Sorry John, but I think it’s a mistake to think that a large majority of Ram’s votes would have gone to Smith. I haven’t seen the numbers yet, but I suspect strongly that the vast majority of her Chittenden County votes would have gone to Zuckerman. And that’s nearly a third of the state.
You may be right, but there are quite a few Chittenden County Democrats who’d be, shall we say, highly reluctant to back a Progressive. But hey, I guess we’ll never know.
I’m not, by the way, trying to question the legitimacy of Zuckerman’s victory. He won fair and square. I’m only questioning whether there’s a small-p progressive majority in the Democratic electorate. That remains unproven.
John, Ram got about 12,000 votes. About 12% of her votes came from the city of Burlington (Zuckerman’s traditional base). Zuckerman won by about 4000 votes. So Shap would have had to capture 67% of Ram’s votes to overtake Zuckerman in a theoretical 1 on 1 race. That projection seems very very unlikley. I grant that Shap would have got a majority of Ram’s votes, maybe even 60% of them. But no way in hell does he get 67% of them. Point being Zuckerman whupped the postershild of the VT Democratic Party establishment (but with the help of the AFL-CIO, VSEA, Sierra Club, his Progressive Party, etc.), and he is the odds on heavy favorite to now win in the general election for LT Gov. And he did this without the help of the VT Democratic Party (no list access, etc). That, in my opinion, is THE takeway from the primary.

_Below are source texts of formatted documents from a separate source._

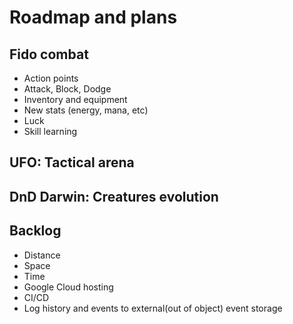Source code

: # Roadmap and plans

## Fido combat

* Action points
* Attack, Block, Dodge
* Inventory and equipment
* New stats (energy, mana, etc)
* Luck
* Skill learning

## UFO: Tactical arena

## DnD Darwin: Creatures evolution

## Backlog

* Distance
* Space
* Time
* Google Cloud hosting
* CI/CD
* Log history and events to external(out of object) event storage

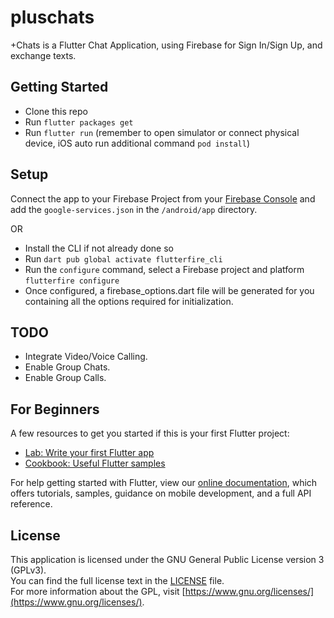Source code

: # pluschats

+Chats is a Flutter Chat Application, using Firebase for Sign In/Sign Up, and exchange texts.

## Getting Started

*   Clone this repo
*   Run `flutter packages get`
*   Run `flutter run` (remember to open simulator or connect physical device, iOS auto run additional command `pod install`)

## Setup

Connect the app to your Firebase Project from your [Firebase Console](http://console.firebase.google.com) and add the `google-services.json` in the `/android/app` directory.

OR

*   Install the CLI if not already done so
*   Run `dart pub global activate flutterfire_cli`
*   Run the `configure` command, select a Firebase project and platform `flutterfire configure`
*   Once configured, a firebase_options.dart file will be generated for you containing all the options required for initialization.

## TODO

*   Integrate Video/Voice Calling.
*   Enable Group Chats.
*   Enable Group Calls.

## For Beginners

A few resources to get you started if this is your first Flutter project:

*   [Lab: Write your first Flutter app](https://flutter.dev/docs/get-started/codelab)
*   [Cookbook: Useful Flutter samples](https://flutter.dev/docs/cookbook)

For help getting started with Flutter, view our
[online documentation](https://flutter.dev/docs), which offers tutorials,
samples, guidance on mobile development, and a full API reference.

## License

This application is licensed under the GNU General Public License version 3 (GPLv3).  
You can find the full license text in the [LICENSE](./LICENSE) file.  
For more information about the GPL, visit [https://www.gnu.org/licenses/](https://www.gnu.org/licenses/).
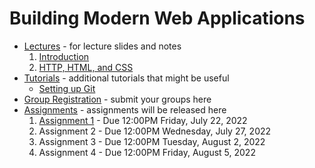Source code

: # Building Modern Web Applications

* [Lectures](./lectures) - for lecture slides and notes
    1. [Introduction](./lectures/lecture-0.pdf)
    2. [HTTP, HTML, and CSS](./lectures/lecture-1.pdf)
* [Tutorials](https://github.com/ubc-vsp22/classroom/tree/master/karthik/tutorials) - additional tutorials that might be useful
    * [Setting up Git](https://github.com/ubc-vsp22/classroom/blob/master/tutorials/git-setup.md)
* [Group Registration](https://forms.gle/3VHAhKsUkrQAg9sR7) - submit your groups here
* [Assignments](./assignments) - assignments will be released here
    1. [Assignment 1](./assignments/assignment-1) - Due 12:00PM Friday, July 22, 2022
    2. Assignment 2 - Due 12:00PM Wednesday, July 27, 2022
    3. Assignment 3 - Due 12:00PM Tuesday, August 2, 2022
    4. Assignment 4 - Due 12:00PM Friday, August 5, 2022
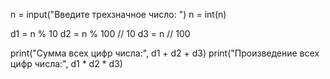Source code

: n = input("Введите трехзначное число: ")
n = int(n)
 
d1 = n % 10
d2 = n % 100 // 10
d3 = n // 100
 
print("Сумма всех цифр числа:", d1 + d2 + d3)
print("Произведение всех цифр числа:", d1 * d2 * d3)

I agree. After listening to the candidates debate on VPR the other day (best part was when they questioned each other) Smith really stood out as a Moderate Republican with a D by his name. It’s crystal clear that the guy’s priorities lie with the more well-heeled Vermonters and NO public policy goal – however laudable – will outweigh Smith’s commitment to keep taxes down for the wealthy. His tone was quite passionate when he made it clear that no budget cut is off the table, in his pursuit of protecting the well-to-do from any further expense. Ram was much closer to Zuckerman than to Smith (I imagine she drew off Zuckerman voters because she’s a woman of minority background) but ‘mushier’ (e.g. making rambling comments about ‘working for Head Start’ when asked about the high cost of child care). Smith came off as equivocating and overly fond of vague happy talk designed to cater to all sides of every issue. Zuckerman stood out.
I agree with your take on Dunne. By becoming mini-Bernie he lost his own identity. It seemed contrived, especially since he didn’t get Bernie’s endorsement. As the campaign wore on it took on an appearance of desperation.
I think it’s fair to say that Dunne lost this election more than Minter won it. But that’s not meant to undermine Minter. She played her cards VERY well at the end. And she wasn’t afraid to take some controversial positions, such as gun control. Minter said, “this is me!”, while Dunne kept saying, “I’m Bernie!”
As for Annette Smith, she’s political tinnitus. Always making noise but the noise is so omnipresent and repetitive that it’s not taken seriously anymore.
“Zuckerman’s nomination increases the chances that Randy Brock will be our next Lieutenant Governor”
I think you’re underestimating the voting population’s apathy (at best) towards Randy Brock. He’s a walking punch line and a has-been who can’t campaign worth a cent. The only way he’ll have a chance in the general election is if the Ds don’t support their own candidate.
You’re probably right. I think Brock has a better shot against Zuckerman, but it may not be much of a shot.
One other interesting tidbit.
Dunne’s Facebook page had 6,156 likes. Minter’s had 2,570. Yet Dunne lost handily.
There is a good project for a graduate student somewhere to explain the role of social media and it’s impact or lack thereof.